A small sample scene created with the streaming system

A small sample scene created with the streaming system

Serialisation & Contextual Data

Because the system was designed to work independently of game engine utilities, I opted for a simpler sorting method that loops through each of the stored chunks to check their bounds in accordance top the players new position.

The loop executed when the player leaves his current chunk

The loop executed when the player leaves his current chunk

However, due to their potentially being a very large number of chunks in the game’s system, I needed a way to better search stored chunks for relevant results. One of the best ways I reduced the time complexity of searching through serialised information is by holding local chunk data inside each of the chunk json files.

I achieved this through storing integer values of neighbouring chunks on initialisation of chunk data, removing run-time costs by storing accessible data during the collection phase designed to be performed by a designer and not by players or on finalised versions of the world.

An example of  a Chunk JSON file: The “Chunk Neighbours” collection at the end of each file determines the search query for when the player leaves that chunk.

An example of a Chunk JSON file: The “Chunk Neighbours” collection at the end of each file determines the search query for when the player leaves that chunk.

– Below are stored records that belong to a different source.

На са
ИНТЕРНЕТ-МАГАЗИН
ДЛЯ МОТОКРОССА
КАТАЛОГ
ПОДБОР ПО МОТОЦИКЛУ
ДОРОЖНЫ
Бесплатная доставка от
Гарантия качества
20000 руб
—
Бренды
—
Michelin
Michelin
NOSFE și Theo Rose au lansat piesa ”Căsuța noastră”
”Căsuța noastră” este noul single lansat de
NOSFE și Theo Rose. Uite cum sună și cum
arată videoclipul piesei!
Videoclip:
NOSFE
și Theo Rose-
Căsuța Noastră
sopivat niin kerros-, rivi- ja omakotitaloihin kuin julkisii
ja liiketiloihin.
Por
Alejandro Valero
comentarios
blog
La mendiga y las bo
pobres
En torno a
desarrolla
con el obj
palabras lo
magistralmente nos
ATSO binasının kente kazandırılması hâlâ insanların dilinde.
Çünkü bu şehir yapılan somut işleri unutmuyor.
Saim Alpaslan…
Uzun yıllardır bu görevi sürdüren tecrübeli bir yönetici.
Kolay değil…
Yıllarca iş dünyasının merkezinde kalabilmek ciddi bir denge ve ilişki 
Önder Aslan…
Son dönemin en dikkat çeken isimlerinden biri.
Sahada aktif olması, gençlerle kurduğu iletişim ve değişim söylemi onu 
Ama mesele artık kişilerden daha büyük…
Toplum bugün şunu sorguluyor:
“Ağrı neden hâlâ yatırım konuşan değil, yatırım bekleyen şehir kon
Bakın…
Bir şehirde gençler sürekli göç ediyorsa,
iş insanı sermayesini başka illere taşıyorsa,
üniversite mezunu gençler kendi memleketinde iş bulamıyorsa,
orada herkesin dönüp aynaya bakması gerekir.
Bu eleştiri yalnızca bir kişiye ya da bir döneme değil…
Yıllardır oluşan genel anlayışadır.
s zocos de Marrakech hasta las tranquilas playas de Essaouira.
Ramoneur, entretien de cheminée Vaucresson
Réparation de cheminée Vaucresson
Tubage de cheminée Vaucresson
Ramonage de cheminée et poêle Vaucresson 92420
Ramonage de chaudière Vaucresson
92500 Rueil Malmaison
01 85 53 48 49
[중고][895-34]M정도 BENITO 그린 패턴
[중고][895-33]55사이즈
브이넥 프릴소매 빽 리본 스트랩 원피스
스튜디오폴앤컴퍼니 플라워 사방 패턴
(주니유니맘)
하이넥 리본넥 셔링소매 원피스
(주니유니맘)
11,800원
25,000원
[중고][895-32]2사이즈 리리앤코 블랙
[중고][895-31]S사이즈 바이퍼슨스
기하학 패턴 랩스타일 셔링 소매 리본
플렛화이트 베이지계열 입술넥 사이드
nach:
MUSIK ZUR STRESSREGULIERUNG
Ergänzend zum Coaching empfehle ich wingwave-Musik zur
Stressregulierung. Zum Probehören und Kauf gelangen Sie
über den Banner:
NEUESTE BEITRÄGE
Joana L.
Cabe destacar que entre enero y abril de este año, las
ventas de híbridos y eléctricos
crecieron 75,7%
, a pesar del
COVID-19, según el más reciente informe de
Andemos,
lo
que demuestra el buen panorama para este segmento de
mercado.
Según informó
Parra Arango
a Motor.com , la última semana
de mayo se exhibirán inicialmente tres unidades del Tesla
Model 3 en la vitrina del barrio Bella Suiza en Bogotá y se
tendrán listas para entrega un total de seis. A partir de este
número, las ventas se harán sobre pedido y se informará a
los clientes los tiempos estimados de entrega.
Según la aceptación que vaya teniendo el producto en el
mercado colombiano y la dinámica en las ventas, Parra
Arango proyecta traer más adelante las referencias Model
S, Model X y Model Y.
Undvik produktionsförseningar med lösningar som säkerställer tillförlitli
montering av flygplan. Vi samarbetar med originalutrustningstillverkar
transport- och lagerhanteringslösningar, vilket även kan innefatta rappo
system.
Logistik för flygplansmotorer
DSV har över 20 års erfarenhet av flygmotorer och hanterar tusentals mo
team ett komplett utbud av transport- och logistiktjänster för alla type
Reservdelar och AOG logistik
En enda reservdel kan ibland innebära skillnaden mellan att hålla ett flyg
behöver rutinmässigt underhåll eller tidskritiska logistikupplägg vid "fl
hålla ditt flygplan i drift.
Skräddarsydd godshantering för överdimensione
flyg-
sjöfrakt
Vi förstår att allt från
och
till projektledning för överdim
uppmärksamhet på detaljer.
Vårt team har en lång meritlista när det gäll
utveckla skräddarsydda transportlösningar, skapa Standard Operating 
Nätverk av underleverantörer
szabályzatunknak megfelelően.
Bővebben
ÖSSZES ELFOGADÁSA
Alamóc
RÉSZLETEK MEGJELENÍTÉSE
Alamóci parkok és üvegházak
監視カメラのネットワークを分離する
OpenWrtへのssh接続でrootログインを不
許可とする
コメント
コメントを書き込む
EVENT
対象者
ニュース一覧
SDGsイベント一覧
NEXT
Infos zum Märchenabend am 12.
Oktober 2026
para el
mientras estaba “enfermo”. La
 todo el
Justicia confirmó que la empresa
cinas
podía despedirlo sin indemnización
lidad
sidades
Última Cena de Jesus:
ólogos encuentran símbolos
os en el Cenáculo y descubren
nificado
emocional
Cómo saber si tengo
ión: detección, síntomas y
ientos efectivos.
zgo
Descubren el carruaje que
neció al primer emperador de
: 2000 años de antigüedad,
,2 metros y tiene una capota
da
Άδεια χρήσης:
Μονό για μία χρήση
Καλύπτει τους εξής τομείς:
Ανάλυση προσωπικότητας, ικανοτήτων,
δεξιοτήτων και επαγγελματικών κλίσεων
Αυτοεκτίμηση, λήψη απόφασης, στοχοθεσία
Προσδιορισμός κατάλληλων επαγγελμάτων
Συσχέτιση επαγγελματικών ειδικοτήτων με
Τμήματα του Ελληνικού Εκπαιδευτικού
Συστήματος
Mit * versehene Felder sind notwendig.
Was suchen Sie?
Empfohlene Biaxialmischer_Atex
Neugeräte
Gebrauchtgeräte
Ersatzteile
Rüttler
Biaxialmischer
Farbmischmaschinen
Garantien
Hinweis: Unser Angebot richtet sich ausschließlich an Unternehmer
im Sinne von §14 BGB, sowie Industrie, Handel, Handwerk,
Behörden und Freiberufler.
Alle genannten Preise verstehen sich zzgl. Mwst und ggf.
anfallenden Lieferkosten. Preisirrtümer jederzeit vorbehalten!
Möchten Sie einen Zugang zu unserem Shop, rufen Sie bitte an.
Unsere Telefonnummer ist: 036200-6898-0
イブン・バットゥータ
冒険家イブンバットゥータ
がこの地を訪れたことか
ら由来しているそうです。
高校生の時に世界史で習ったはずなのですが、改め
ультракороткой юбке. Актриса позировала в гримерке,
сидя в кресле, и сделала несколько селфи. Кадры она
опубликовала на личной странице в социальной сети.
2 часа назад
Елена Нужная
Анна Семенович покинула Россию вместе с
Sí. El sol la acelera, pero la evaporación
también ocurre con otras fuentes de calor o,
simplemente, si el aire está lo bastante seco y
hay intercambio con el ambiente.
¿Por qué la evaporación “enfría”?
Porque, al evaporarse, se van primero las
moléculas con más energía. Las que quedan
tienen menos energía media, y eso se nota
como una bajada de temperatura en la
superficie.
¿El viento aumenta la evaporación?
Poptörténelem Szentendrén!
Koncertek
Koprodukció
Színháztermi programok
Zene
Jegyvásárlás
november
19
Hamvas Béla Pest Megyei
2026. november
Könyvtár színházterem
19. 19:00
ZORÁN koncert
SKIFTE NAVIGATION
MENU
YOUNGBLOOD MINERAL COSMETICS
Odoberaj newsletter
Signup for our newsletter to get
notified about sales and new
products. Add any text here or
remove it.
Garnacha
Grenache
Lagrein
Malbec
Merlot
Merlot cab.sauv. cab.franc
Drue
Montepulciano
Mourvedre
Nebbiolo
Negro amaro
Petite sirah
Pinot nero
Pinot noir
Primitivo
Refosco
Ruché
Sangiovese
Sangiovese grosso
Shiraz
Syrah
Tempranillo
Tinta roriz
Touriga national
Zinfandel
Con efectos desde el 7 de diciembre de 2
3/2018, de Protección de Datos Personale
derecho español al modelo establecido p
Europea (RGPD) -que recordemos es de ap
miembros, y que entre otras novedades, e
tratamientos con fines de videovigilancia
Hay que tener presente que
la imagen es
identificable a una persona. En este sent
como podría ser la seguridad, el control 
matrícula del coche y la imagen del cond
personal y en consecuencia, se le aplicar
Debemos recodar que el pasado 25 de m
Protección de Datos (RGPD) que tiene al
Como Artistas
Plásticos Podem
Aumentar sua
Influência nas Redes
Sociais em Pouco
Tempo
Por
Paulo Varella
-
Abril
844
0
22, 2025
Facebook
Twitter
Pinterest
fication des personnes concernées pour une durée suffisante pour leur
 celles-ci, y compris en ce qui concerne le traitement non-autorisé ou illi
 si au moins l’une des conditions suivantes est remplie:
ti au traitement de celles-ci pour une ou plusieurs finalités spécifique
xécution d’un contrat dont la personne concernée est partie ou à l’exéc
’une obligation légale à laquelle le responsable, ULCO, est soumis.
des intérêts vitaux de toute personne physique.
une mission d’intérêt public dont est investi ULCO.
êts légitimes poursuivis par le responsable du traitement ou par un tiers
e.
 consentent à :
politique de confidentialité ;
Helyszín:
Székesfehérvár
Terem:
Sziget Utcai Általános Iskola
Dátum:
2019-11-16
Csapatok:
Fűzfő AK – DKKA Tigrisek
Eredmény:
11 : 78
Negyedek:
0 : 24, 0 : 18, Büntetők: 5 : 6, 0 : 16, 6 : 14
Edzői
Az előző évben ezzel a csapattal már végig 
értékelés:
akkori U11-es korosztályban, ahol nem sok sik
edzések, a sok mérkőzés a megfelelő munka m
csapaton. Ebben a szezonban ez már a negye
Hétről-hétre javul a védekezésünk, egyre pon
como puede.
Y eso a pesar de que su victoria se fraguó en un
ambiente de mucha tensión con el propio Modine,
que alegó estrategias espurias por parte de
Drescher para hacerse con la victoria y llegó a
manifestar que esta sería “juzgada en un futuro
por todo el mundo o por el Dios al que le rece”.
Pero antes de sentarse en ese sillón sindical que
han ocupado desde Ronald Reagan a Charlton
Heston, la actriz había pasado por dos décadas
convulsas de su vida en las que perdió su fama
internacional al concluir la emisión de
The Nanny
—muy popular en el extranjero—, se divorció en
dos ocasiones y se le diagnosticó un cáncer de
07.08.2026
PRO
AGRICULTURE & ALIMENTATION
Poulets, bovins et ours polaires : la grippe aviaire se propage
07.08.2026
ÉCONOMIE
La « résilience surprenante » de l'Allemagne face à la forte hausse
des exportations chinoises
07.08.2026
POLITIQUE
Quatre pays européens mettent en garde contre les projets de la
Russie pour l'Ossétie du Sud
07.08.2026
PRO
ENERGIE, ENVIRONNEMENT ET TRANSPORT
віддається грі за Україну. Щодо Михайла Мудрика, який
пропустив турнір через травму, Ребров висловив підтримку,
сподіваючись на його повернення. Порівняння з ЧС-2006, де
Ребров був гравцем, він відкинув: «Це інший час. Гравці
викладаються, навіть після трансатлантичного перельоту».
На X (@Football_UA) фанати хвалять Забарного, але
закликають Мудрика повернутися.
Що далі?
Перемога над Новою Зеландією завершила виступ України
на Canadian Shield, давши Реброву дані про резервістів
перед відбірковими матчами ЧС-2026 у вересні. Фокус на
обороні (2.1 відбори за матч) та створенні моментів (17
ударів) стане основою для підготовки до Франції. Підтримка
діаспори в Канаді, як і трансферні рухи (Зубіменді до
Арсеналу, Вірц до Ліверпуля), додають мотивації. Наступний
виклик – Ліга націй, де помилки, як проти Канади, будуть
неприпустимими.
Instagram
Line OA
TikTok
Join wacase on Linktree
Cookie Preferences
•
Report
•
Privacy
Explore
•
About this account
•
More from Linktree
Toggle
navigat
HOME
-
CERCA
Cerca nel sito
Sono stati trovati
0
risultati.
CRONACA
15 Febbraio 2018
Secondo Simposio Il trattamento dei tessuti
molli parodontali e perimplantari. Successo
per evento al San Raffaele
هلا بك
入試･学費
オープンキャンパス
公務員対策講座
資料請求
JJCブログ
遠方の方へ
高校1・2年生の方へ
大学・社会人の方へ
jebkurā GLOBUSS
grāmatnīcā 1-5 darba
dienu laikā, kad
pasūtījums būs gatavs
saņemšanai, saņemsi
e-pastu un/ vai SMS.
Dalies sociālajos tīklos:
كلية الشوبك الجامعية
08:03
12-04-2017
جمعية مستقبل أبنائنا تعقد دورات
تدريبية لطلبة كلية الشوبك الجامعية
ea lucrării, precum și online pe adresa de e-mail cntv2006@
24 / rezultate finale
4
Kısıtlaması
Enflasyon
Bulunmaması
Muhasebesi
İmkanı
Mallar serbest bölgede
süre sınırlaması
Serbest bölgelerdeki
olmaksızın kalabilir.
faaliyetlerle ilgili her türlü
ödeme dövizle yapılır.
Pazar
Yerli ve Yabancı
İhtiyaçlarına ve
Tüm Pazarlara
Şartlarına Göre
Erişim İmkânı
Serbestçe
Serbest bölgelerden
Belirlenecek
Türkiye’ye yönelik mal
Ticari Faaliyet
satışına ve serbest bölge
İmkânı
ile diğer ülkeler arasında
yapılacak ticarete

This reduces the time-complexity of the search query dramatically to a fixed total, either 3, 4, or 8 depending on the location of the chunk in relation to the rest of the chunk bounds in the system.

Further Reductions

After determining the new chunk to load, we can further reduce the actions needed by comparing the neighbours of the old and new current chunk, giving us the chunks in common that we don’t need to process, as well as the old ones that no longer exist that need to be de-loaded and the new ones that need to be loaded.

Old neighbours compared against the new neighbours of the current chunk to further lower performance costs.

Old neighbours compared against the new neighbours of the current chunk to further lower performance costs.